Puszcza jest jedynym zespołem ekstraklasy, który nie wyleci na zagraniczne zgrupowanie. Od 16 do 18 stycznia piłkarzy czeka za to krótki obóz do Skierniewicach. Pierwszego dnia rozegrają zamknięty sparing z miejscową Unią z III ligi.

 

Michał Knura

 

Puszcza Niepołomice – Bruk-Bet Termalica Nieciecza 2:1 (1:0)

1:0 – Cholewiak, 24 min, 2:0 – Kasperkiewicz, 52 min (samobójcza), 2:1 – Jakubik, 61 min

PUSZCZA: Komar (46. Piechota) – Mroziński, Craciun, Stępień, Jakuba – Walski, Stec, Serafin, Hajda, Cholewiak – Kondrakow.

BRUK-BET: [I połowa:] Loska – Zawijskyj, Biedrzycki, Spendlhofer, Wolski – Radwański, Dombrowskyj, Fassbender, Ambrosiewicz, Karasek – Branecki.

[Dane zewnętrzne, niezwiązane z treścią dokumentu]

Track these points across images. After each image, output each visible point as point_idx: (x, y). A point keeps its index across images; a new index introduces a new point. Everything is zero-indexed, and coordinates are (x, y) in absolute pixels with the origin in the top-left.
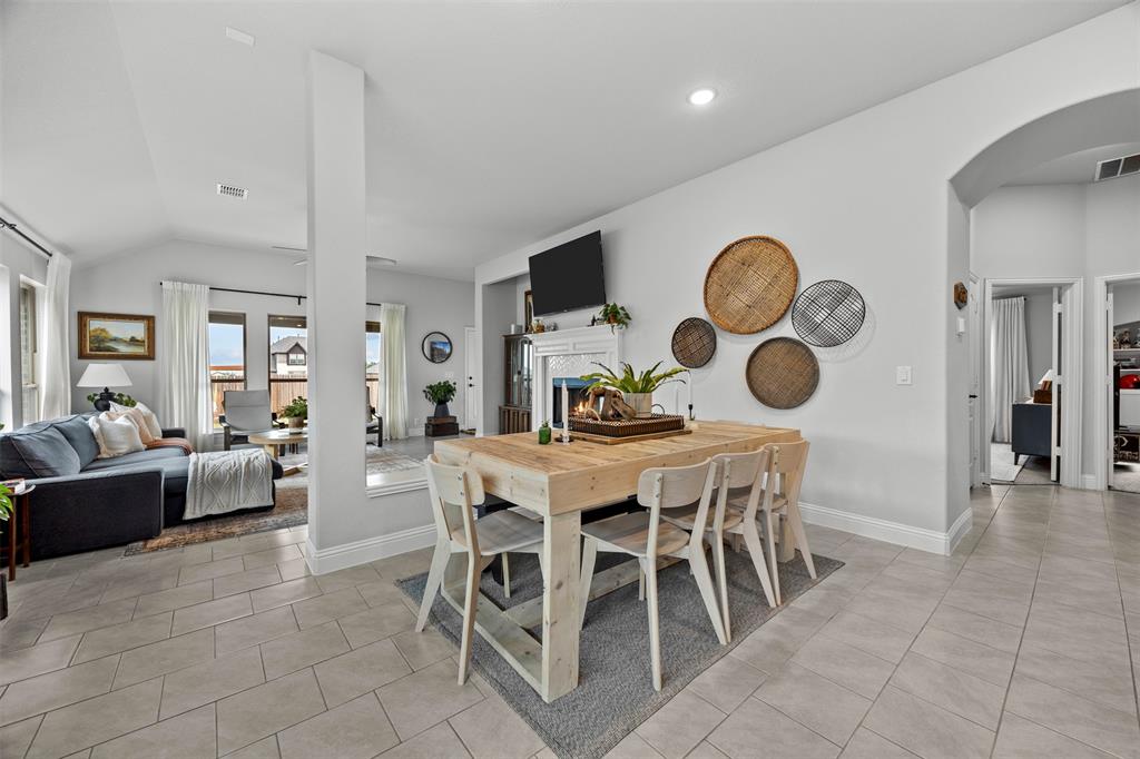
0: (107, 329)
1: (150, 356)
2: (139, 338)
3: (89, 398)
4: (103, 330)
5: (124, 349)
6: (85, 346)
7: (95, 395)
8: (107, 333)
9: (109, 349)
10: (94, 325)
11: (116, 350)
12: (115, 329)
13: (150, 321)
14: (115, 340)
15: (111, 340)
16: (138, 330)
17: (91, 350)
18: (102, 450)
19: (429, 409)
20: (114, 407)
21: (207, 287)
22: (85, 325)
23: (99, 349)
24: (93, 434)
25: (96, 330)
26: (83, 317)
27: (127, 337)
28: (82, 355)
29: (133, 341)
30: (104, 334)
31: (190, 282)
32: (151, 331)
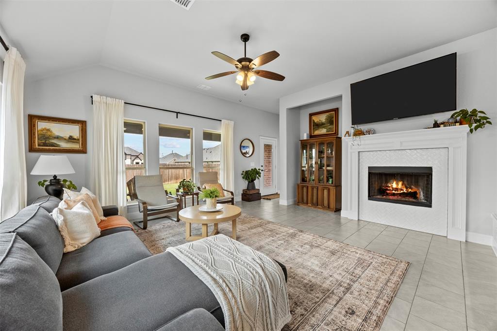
0: (52, 129)
1: (83, 151)
2: (75, 137)
3: (40, 183)
4: (48, 130)
5: (64, 145)
6: (34, 142)
7: (45, 181)
8: (51, 132)
9: (53, 145)
10: (41, 125)
11: (58, 146)
12: (57, 129)
13: (83, 124)
14: (58, 138)
15: (55, 138)
16: (74, 131)
17: (39, 145)
18: (67, 243)
19: (244, 184)
20: (67, 193)
21: (123, 102)
22: (34, 126)
23: (45, 145)
24: (57, 227)
25: (42, 130)
26: (32, 119)
27: (66, 135)
28: (31, 149)
29: (71, 139)
30: (49, 133)
31: (111, 97)
32: (84, 132)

II połowa: Topór – Kasperkiewicz, Putiwcew, Farbiszewski – Bahonko – Morąg, Nowakowski, Leżoń, Hilbrycht – Jakubik, Polarius.

 

Puszcza Niepołomice – Czarni Połaniec 2:2 (2:0)

1:0 – Meszanović, 12 min, 2:0 – Meszanović, 41 min, 2:1 – Wójcik, 79 min, 2:2 – Banik, 89 min

PUSZCZA: Perchel – Bartosz, Wojcinowicz, Sołowiej, Revenco – Thiago, Cichoń, Poczobut, Meszanović, Kramarz – Zapolnik oraz Kusak, Gruszecki, Zębala, Kutermak, Czekański, Gil, Pieprzyca, Gaweł.